Behold Nattiq’s USB Hal Pen, which allows blind users to use the company’s accessibility features on any computer with a USB port without installation.
Of course there’s some overlap with time-, cost- and money-saving technologies as well. The FBI has announced widespread use of Nuance Dragon Naturally Speaking dictation for report and interview transcription.
Lastly, here’s an a propos rant against call center automation and frustrated end-users, a target group for speech and language technologies all too often neglected. Perhaps there’s a lesson to be learned about usability by the “money savers” employing speech technology, taken from those that rely on speech recognition and synthesis for their daily needs. I don’t know, but F-word spotting as a means for prioritizing frustrated callers seems like an acknowledgement of defeat.

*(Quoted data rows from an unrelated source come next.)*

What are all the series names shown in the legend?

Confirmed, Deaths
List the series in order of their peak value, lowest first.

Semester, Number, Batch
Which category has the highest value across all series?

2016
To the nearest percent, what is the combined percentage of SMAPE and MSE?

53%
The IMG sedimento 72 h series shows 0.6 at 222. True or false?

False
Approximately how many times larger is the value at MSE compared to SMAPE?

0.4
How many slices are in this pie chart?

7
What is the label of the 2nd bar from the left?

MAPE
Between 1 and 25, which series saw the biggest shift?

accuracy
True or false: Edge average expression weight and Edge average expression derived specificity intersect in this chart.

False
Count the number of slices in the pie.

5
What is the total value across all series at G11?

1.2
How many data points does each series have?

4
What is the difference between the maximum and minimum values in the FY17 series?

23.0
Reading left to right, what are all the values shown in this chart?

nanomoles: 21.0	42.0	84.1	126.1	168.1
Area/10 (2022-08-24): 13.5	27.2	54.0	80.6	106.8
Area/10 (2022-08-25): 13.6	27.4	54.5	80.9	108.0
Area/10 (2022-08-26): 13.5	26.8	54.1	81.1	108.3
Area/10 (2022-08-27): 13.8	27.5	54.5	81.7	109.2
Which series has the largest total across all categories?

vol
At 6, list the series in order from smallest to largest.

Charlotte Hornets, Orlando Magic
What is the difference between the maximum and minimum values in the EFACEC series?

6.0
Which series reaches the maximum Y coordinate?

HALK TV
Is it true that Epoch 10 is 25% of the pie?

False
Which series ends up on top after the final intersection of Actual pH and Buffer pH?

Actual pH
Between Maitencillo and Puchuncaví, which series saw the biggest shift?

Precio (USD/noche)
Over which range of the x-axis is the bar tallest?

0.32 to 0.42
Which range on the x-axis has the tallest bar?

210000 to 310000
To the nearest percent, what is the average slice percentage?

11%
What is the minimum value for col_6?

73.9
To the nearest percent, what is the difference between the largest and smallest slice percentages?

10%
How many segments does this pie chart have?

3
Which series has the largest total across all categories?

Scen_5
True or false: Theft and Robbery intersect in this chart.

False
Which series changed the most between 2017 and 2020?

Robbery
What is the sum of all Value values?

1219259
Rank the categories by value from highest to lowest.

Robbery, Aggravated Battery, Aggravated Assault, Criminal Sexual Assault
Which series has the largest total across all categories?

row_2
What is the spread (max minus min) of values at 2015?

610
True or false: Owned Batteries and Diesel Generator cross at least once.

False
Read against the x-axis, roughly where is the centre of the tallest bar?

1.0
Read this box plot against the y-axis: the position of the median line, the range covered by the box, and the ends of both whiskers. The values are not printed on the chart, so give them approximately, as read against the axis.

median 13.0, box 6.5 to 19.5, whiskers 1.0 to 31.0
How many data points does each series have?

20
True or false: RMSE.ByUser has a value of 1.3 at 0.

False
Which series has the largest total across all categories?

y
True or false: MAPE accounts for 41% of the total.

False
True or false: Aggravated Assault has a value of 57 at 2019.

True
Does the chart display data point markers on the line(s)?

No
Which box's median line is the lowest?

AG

Back in the saddle with MSFT, GOOG and VoiceGlue

Tuesday, November 13th, 2007

Back after an extensive break. Been working hard on some of my own multi-modal ideas. Keep your eyes peeled.
Looks like it’s been a quiet fall, speech and language technology-wise. After GOOG-411, Microsoft has also added speech to their search engine endeavors (if in a different domain) by speech-enabling Live Search for mobile users. Nuance continues to consolidate the speech tech market.
Exciting news on the IVR front. Finally a serious attempt to integrate various open-source technologies to provide free carrier-grade speech/telephone services is under way. VoiceGlue has managed to combine OpenVXI (VXML browser), Flite (Speech Synthesis) on Asterisk and is planning to integrate Sphinx2 for speech recognition. All components would then be available under some form of the GPL. Could this herald a change in availability of speech telephone platforms for developers unwilling to dish out horrendous per-port costs? Something to follow, anyway.
Lastly, here‘s an article describing the growing role of speech in warehouse management.